### Dataset excerpt ###
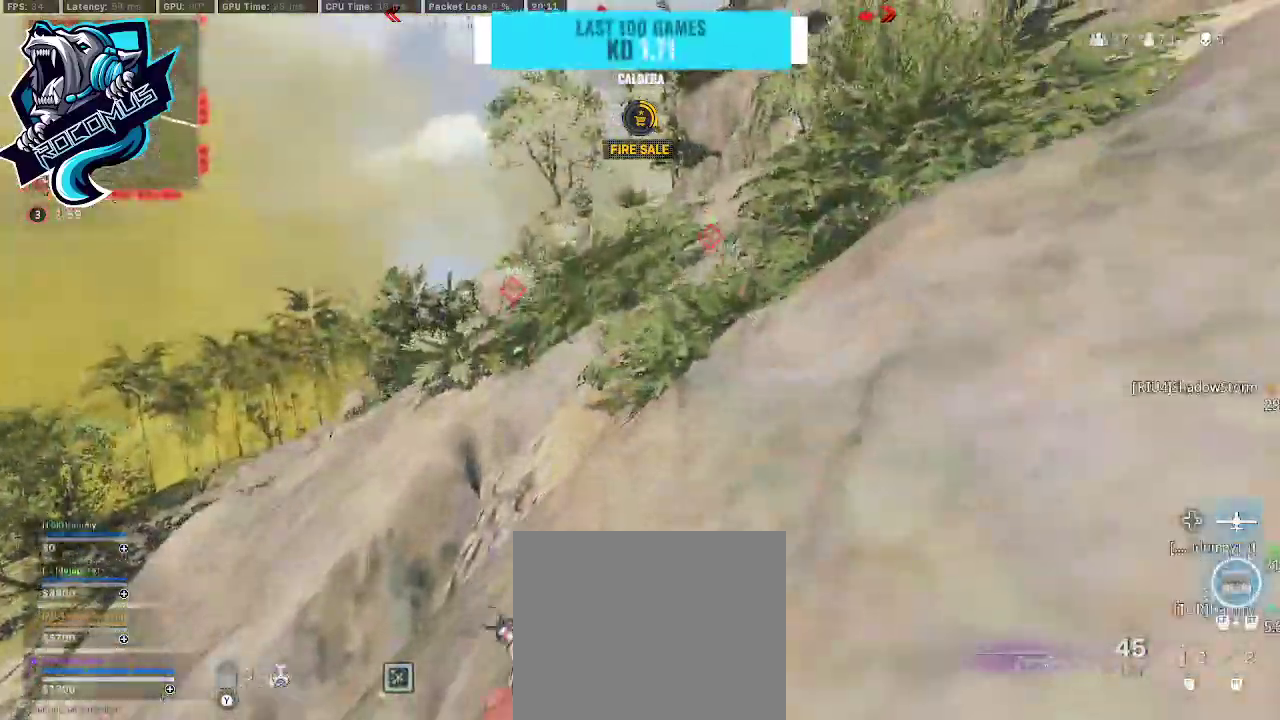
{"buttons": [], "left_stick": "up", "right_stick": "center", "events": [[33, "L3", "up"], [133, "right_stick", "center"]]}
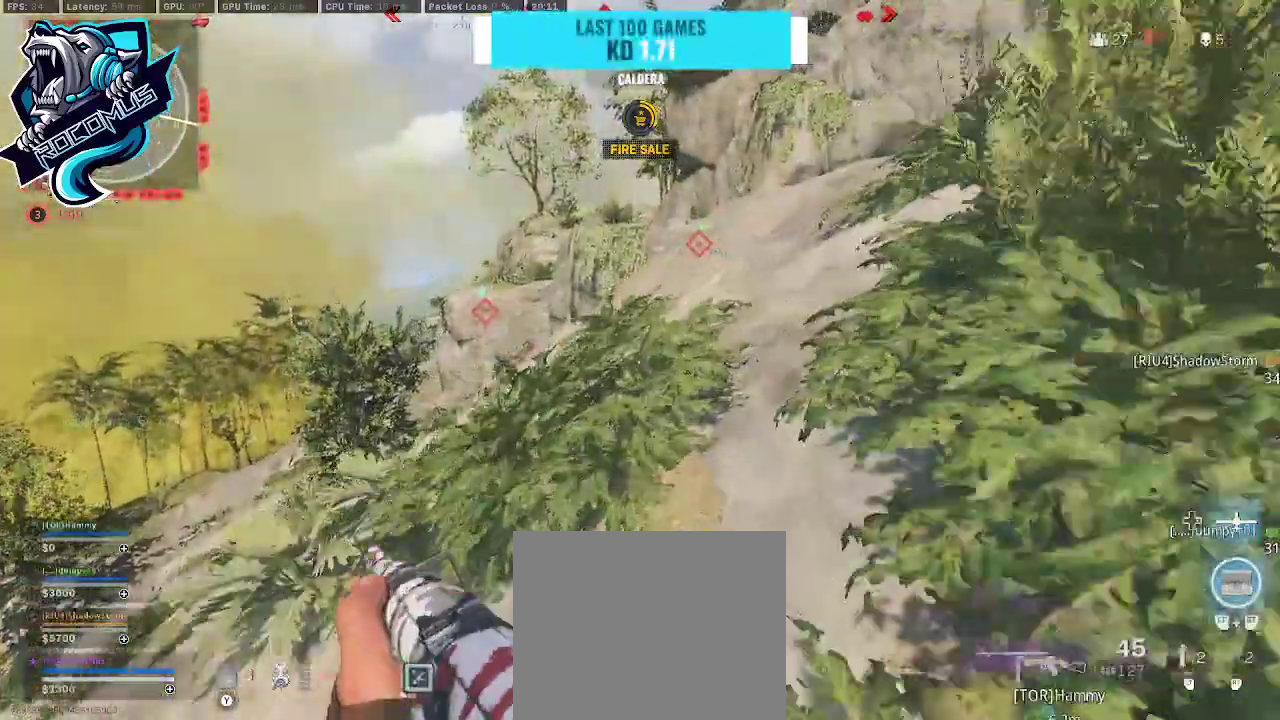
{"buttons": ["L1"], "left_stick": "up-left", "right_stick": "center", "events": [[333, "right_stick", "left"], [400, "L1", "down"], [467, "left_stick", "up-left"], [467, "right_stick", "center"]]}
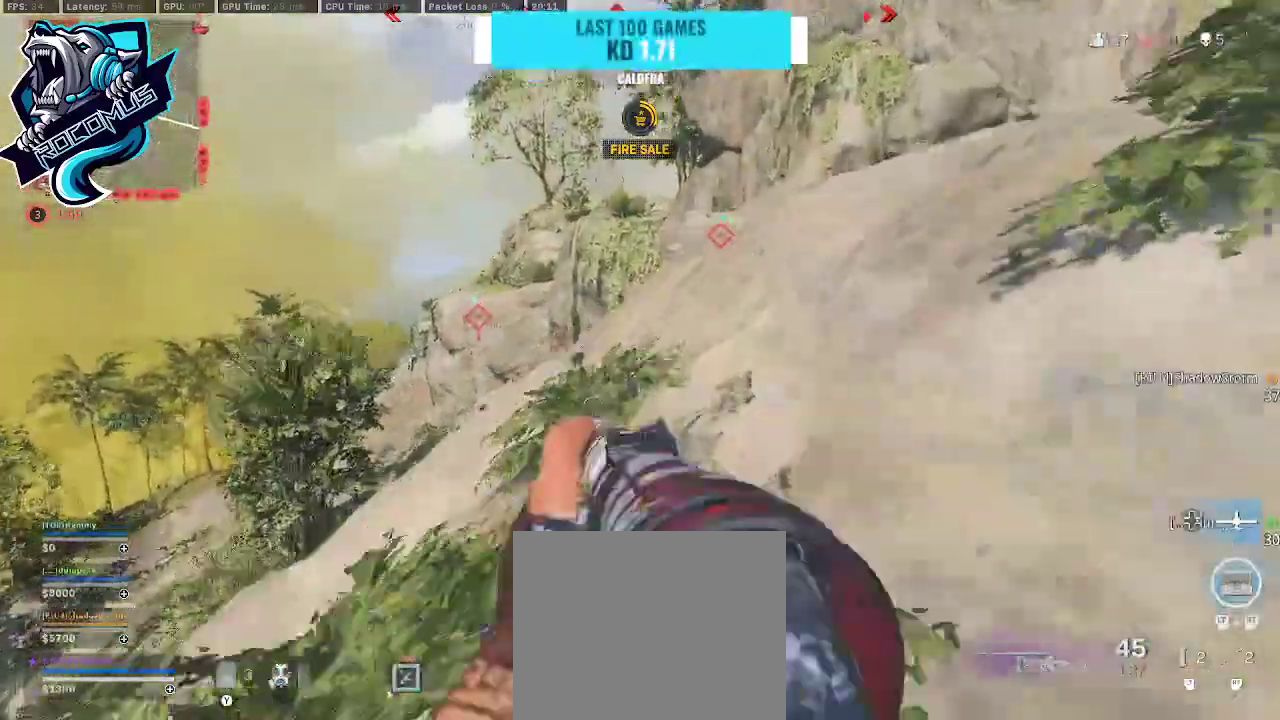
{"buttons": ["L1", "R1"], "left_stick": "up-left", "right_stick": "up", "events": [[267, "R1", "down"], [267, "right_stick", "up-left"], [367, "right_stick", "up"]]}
###
Problem to solve:
From the data above, give the number of lines that hold "down", without anything else.

Task response:
2